Originally Posted by *Rebecca* 
I face my covered litterbox toward a corner so there is still room for them to get in and out but not enough to blast off like a dirty little rocket ship. I put a rubber-backed bathmat in front of it which seems to catch a lot of the litter, but not all. My dyson gets the rest.

We've done this too. The box is facing the wall and there is a grass mat underneath it.


----------



## Krisis (May 29, 2008)

Quote:


Originally Posted by *Rebecca* 
I face my covered litterbox toward a corner so there is still room for them to get in and out but not enough to blast off like a dirty little rocket ship.









:

Oh my gosh, I don't know why I found that so funny but I almost peed my pants laughing. Seriously.
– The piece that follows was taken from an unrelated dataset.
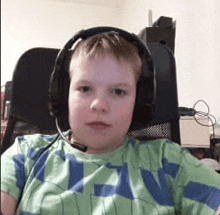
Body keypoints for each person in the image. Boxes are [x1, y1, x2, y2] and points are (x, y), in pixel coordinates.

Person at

OP, I have the same issue. Our cats track litter EVERYWHERE. It was fine when their box was in the garage because it almost never got into the house, but now I am constantly stepping on litter crumbs and they've even gotten some into my BED. Maybe I'll try getting them a covered box too.


----------



## Autumn Breeze (Nov 13, 2003)

Quote:


Originally Posted by *Rebecca* 
I face my covered litterbox toward a corner so there is still room for them to get in and out but not enough to blast off like a dirty little rocket ship. I put a rubber-backed bathmat in front of it which seems to catch a lot of the litter, but not all. My dyson gets the rest.

What a great idea!!!

I used to use Feline Pine, the pieces were too big for the cat to track everywhere. But my husband likes this other 'all natural' kind. It doesn't smell as bad as quick, but I'm tempted to switch back because I just, I odn't know how much longer I can handle the litter everywhere. Especially as humid as the bathrooms get!!! It sticks to the floor, and the boxes are right by the toilet, so it sticks to the part of the toilet on the floor. I have to use paper towels or my cleaning rags to practically scrape it off. *shudder* ew.


----------



## cristeen (Jan 20, 2007)

What kind of litter are you using? That made a huge difference for us. When we were using the pine shavings, it got everywhere, in the furniture, in our bed, EVERYWHERE! We finally wound up switching back to clay - which is not as eco-friendly, but the cats like it better and can't fling it nearly as far.

As for the vacuum - I have a small shop-vac. Most uprights don't do so well on hardwood, IME. I picked up a $50 shop-vac at Costco years ago and while it can't handle sucking cat hair out of carpet, it does a great job getting everything off the hardwood.

As for the mopping - I use a swiffer body with a dishrag cover. I get it wet, wring it out and pop it on there. It gets gross pretty quickly (since I don't mop often), so I have to change it for every room, but I have a stash of them, and they just get tossed in the bathroom hamper with everything else. I do have to vacuum first, since it won't pick up the litter or the fuzz balls, but it does a pretty good job on the floors.

ETA - we also got a high box - I've seen them for sale, but we just picked up a large rubbermaid tub and use it. Only one of the cats will use it, but the jump required to get in and out prevents both flinging and tracking.


----------